◆ Supplied passage:
# All Coiled Out YO YO



## VapeSnow (10/6/16)

Hi Guys

I would just like to firstly to say who ever made this liquid WOW man! This is the best Local E-Liquid i have tasted to date. It also kicks 90% of the International liquid's ass. 

REALLY GOOOOOD STUFF

Now the question is who makes it and where can i place a order in 150ml at a time???

Reactions: Agree 1


----------



## Kaizer (10/6/16)

May I ask, what gear and build are you running with this juice? I cant seem to get good flavour - Im 90% sure its my taste buds tho


----------



## VapeSnow (10/6/16)

Kaizer said:


> May I ask, what gear and build are you running with this juice? I cant seem to get good flavour - Im 90% sure its my taste buds tho



Dna200 .24 dual 8 wraps 3mm 22g at 110watts using Jap Cotton. Dude this juice needs heat!!!


----------



## brotiform (10/6/16)

Made by Orion

Reactions: Like 1


----------



## VapeSnow (10/6/16)

Kaizer said:


> May I ask, what gear and build are you running with this juice? I cant seem to get good flavour - Im 90% sure its my taste buds tho



Oh ja twisted Messes v1


----------



## Caveman (10/6/16)

◆ Task goal:
Print the stretch of the forum thread from "I would just" through "## Kaizer (10/6/16)" word for word. The entries that come next are from a separate source.

Saved data entries
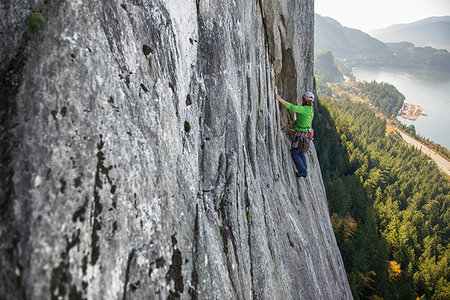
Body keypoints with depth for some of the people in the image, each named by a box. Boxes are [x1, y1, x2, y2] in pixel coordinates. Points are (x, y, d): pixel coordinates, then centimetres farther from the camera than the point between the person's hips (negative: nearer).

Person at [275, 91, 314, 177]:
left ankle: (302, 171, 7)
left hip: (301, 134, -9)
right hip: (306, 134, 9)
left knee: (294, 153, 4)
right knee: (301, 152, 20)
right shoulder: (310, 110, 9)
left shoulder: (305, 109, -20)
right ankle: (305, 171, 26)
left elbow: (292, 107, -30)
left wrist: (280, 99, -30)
---
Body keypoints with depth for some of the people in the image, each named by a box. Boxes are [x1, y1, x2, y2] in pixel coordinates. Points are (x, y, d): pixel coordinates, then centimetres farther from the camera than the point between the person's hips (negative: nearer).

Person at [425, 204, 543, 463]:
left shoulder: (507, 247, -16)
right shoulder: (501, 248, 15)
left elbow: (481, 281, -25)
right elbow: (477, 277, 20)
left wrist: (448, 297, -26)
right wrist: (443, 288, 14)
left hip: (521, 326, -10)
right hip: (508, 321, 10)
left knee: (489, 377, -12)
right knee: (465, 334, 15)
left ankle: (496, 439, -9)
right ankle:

◆ Result of the exercise:
I would just like to firstly to say who ever made this liquid WOW man! This is the best Local E-Liquid i have tasted to date. It also kicks 90% of the International liquid's ass. 

REALLY GOOOOOD STUFF

Now the question is who makes it and where can i place a order in 150ml at a time???

Reactions: Agree 1


----------



## Kaizer (10/6/16)